One technique that many programmers have found useful when working with this type of interactive debugger is to build debugging hooks directly into their programs. These hooks, usually in the form of functions or subroutines, can be executed directly from the Immediate window when in break mode. An example might be a routine that walks any array passed to it and prints out its contents, as shown here:

  Public Sub DemonstrateDebugHook()
  Dim saTestArray(1 to 4) As Integer
  saTestArray(1) = "Element one"
  saTestArray(2) = "Element two"
  saTestArray(3) = "Element three"
  saTestArray(4) = "Element four"
  Stop
  End Sub
  Public Sub WalkArray(ByVal vntiArray As Variant)
  Dim nLoop As Integer
  ' Check that we really have an array.
  Debug.Assert IsArray(vntiArray)
  ' Print the array type and number of elements.
  Debug.Print "Array is of type " & TypeName(vntiArray)
  nLoop = UBound(vntiArray) - LBound(vntiArray) + 1
  Debug.Print "Array has " & CStr(nLoop) & " elements""
  ' Walk the array, and print its elements.
  For nLoop = LBound(vntiArray) To UBound(vntiArray)
      Debug.Print "Element " & CStr(nLoop) & " contains:" _
          & vntiArray(nLoop)
  Next nLoop
  End Sub

When you run this code, Visual Basic will go into break mode when it hits the Stop statement placed in DemonstrateDebugHook. You can then use the Immediate window to type:

  WalkArray saTestArray

This debugging hook will execute and show you all the required information about any array passed to it.

NOTE


The array is received as a Variant so that any array type can be handled and the array can be passed by value. Whole arrays can't be passed by value in their natural state. These types of debugging hooks placed in a general debug class or module can be extremely useful, both for you and for any programmers who later have to modify or debug your code.

Exercising all the paths

Another effective way to use the debugger is to step through all new or modified code to exercise all the data paths contained within one or more procedures. You can do this quickly, often in a single test run. Every program has code that gets executed only once in a very light blue moon, usually code that handles special conditions or errors. Being able to reset the debugger to a particular source statement, change some data to force the traversal of another path, and then continue program execution from that point gives you a great deal of testing power.

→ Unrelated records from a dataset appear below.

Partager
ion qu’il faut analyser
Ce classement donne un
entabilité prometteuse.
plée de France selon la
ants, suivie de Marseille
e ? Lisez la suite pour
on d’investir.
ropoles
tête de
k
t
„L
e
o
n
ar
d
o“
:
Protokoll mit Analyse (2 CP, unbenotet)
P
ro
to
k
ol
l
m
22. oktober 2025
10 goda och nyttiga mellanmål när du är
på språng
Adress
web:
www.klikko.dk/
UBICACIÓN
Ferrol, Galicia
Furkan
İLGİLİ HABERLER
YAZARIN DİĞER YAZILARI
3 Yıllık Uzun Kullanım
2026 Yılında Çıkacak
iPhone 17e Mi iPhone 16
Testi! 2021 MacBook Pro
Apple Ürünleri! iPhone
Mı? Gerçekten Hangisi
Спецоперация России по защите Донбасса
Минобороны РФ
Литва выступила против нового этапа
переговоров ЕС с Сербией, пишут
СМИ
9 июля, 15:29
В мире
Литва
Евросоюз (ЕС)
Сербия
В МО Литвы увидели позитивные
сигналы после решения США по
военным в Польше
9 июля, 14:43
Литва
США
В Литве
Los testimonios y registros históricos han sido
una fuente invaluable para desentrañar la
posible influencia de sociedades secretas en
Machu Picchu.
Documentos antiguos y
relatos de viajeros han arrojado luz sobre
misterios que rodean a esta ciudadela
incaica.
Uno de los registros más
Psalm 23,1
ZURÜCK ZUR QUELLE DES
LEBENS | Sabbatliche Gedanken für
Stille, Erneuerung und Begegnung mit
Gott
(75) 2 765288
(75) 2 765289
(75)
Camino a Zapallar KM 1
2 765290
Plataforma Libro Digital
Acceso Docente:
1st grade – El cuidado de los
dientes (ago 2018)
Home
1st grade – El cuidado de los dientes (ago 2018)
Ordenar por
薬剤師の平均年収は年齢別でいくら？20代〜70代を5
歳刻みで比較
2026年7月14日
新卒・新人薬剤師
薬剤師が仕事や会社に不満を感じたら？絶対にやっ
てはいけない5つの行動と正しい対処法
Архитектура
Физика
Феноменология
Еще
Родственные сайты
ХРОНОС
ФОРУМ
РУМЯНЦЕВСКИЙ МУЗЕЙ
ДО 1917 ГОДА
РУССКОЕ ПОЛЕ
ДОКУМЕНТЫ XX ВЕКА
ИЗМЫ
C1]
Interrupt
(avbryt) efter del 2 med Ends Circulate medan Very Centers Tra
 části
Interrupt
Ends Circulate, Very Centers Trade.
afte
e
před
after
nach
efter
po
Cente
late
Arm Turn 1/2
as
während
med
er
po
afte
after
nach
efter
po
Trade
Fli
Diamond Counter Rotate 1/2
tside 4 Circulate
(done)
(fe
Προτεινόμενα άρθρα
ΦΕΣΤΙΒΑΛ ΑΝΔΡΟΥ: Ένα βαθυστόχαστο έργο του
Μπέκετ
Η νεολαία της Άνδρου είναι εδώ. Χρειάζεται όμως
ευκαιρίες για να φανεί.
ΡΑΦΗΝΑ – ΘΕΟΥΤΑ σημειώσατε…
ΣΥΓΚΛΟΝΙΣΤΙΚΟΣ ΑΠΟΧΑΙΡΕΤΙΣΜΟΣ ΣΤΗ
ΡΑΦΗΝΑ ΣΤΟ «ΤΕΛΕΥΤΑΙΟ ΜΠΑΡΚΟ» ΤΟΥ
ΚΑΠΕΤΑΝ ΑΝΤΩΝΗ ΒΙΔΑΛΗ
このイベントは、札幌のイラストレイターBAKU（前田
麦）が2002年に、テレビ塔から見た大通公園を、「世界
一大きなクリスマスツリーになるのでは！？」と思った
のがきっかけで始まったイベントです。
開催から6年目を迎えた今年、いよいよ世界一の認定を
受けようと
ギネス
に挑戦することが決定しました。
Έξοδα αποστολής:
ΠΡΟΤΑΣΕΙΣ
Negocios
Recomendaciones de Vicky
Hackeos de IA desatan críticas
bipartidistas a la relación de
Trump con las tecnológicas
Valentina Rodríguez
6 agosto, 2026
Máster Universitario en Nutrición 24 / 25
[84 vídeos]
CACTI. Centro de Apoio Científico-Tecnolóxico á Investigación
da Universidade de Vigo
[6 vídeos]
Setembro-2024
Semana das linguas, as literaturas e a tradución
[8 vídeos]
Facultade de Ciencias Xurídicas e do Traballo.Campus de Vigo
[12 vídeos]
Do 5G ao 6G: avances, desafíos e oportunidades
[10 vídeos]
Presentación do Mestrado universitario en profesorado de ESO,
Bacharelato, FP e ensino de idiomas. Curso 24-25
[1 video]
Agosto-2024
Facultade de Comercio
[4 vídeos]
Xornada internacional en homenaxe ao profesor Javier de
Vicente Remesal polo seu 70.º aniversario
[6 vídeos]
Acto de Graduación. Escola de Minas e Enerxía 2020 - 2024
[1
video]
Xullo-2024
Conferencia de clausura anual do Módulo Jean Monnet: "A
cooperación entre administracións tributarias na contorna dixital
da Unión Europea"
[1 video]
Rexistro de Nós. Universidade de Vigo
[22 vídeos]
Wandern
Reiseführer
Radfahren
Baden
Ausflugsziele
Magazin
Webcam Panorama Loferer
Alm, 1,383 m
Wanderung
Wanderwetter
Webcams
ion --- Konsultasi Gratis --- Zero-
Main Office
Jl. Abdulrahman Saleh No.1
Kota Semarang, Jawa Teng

  ' This code will work fine - until nDiv is zero.
  If nDiv > 0 And nAnyNumber / nDiv > 1 Then
      DoSomething
  Else
      DoSomethingElse
  End If

When I first stepped through the above code while testing another programmer's work, nDiv had the value of 1. I stepped through to the End If statement-everything looked fine. Then I used the Locals window to edit the nDiv variable and change it to zero, set the debugger to execute the first line again, and of course the program crashed. (Visual Basic doesn't short-circuit this sort of expression evaluation. No matter what the value of nDiv, the second expression on the line will always be evaluated.) This ability to change data values and thereby follow all the code paths through a procedure is invaluable in detecting bugs that might otherwise take a long time to appear.